Quando as primeiras cenas de “Neirud” surgiram, achei que se tratasse de um documentário na vibe de “Democracia em Vertigem”. Isso porque a narrativa de Fernanda Faya se inicia a partir dos momentos de reencontro que a família da diretora tinha com a avó Nely e a tia Neirud em datas comemorativas. Eu não estava tão enganada, uma vez que a cineasta opta por um relato íntimo, no qual coloca-se como uma personagem da trama sem receios e parte para investigar a vida da tia que pouco sabe. 

Nessa procura, o filme se apresenta em camadas que são discutidas superficialmente conforme Faya abre portas para temas que atravessam não apenas Neirud, mas variados personagens do cotidiano, os quais ela espelha indiretamente. Há uma força na personagem-título responsável por atrair a cineasta, por torná-la a heroína de sua infância nos anos 80/90. Uma potência reverberada pela significância que Neirud carrega, uma vez que a sua jornada reflete a história da mulheridade negra no Brasil: alguém silenciado e apagado dos registros. 

A completude de Neirud

Acompanhamos a busca por uma mulher que foi ofertada a uma família pela mãe ainda criança, começou a trabalhar aos oito anos como babá, fugiu com o circo aos doze. Era forte, media 1,90 cm e conseguia erguer a lona do circo sozinha, ao mesmo tempo em que era silenciosa, doce, majestosa, a mulher gorila – a lutadora africana, a companheira de sua avó. E assim como inúmeras mulheres de cor brasileiras, tem lacunas em sua trajetória. A produção se propõe a tentar diminuir esses espaços por meio de uma investigação afetiva sobre o passado da personagem-titulo, no rastro de remontar o quebra-cabeça de sua existência.

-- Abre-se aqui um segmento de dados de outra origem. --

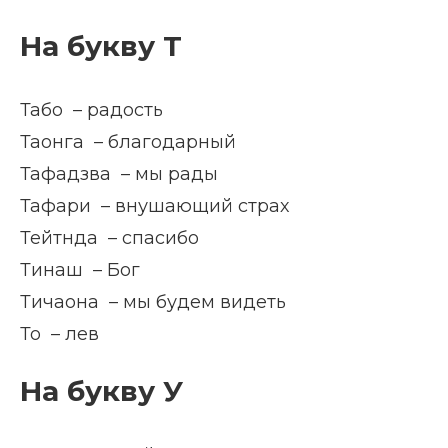
На букву Т
Табо – радость
Таонга – благодарный
Тафадзва – мы рады
Тафари – внушающий страх
Тейтнда – спасибо
Тинаш – Бог
Тичаона – мы будем видеть
То – лев
На букву У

Trata-se de um filme sobre memórias, afetos e ancestralidade. Desde o inicio, contudo, a ausência de elementos sobre a vida da personagem-título toma a trama e a preenche por completo. Ao mesmo tempo, em que isso é interessante, visto que a documentarista redescobre sua tia postiça juntamente conosco, é o seu maior ponto de fragilidade em variados aspectos.

Uma frágil reflexão

A montagem de Yuri Amaral, por exemplo, utiliza as fotografias guardadas pela família de Faya, as quais evidenciam o cuidado em preservar registros familiares e conhecer as raízes de sua linhagem circense. Em dado momento, no entanto, a direção opta por uma encenação que fica solta, sem conseguir dialogar com a proposta central do documentário. 

A cena, no entanto, aponta a instabilidade da pesquisa documental, já que tenta desmembrar-se do elo mais forte do projeto e não consegue se calcificar. Uma realidade presente ainda nas tentativas vãs de se discutir racismo, patriarcado e homofobia, os quais são introduzidos de maneira convencional, sem despertar grandes debates ou reflexões. 

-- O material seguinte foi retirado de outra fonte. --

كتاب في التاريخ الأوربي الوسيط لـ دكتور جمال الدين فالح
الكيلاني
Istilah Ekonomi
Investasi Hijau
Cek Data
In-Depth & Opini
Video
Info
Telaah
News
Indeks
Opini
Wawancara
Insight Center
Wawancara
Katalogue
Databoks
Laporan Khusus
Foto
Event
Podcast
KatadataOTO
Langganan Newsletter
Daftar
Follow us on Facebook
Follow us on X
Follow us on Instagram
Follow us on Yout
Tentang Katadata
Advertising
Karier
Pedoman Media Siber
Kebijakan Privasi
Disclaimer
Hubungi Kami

Quem ainda consegue se sobressair é o universo da luta livre circense feminina, mas Faya não se debruça sobre este ponto, porque está mais preocupada nos impactos de suas descobertas encenadas sobre seu clã e concentrada em suas próprias reflexões. 

O curioso, nesse sentido, é perceber o quanto o cenário documental nacional tem mergulhado nessa escolha estilística, dando ao público pouco espaço para que reflexione acerca do que está acompanhando. Em “Neirud”, especificamente, a narração constante busca reforçar ainda o quanto a personagem-título é importante para a diretora, mas sempre numa perspectiva da outridade. Afinal, Neirud era uma pessoa negra dentro de um clã branco. E, embora, pareça haver uma consciência racial, muitas das questões e ausências de Neirud dentro desse ambiente relacionam-se a racialização, inclusive o fato da equipe do filme ser majoritariamente branca. Nem entrarei nos pontos sobre religião e sexualidade, porque ecoam na mesma superficialidade e abordagem autocentrada.

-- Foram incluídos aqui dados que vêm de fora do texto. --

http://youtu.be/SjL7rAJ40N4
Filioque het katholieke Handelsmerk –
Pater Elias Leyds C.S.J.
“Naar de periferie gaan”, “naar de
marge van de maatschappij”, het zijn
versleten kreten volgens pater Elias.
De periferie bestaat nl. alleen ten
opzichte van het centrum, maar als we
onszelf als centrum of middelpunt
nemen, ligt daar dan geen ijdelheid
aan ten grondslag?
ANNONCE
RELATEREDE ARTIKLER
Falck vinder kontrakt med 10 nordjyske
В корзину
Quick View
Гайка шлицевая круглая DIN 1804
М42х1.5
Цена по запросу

O grande trunfo de “Neirud” repousa na personagem-titulo; mesmo a sua ausência em tela, se preenche pela potencialidade de sua representatividade. É uma pena que Faya não consiga se aprofundar nos temas que lhe atravessam, voltando-se para si mesma. Algo que não a impede de carregar no projeto memória, carinho, apagamento e investigação. Tudo o que Neirud e Nelly representam para si.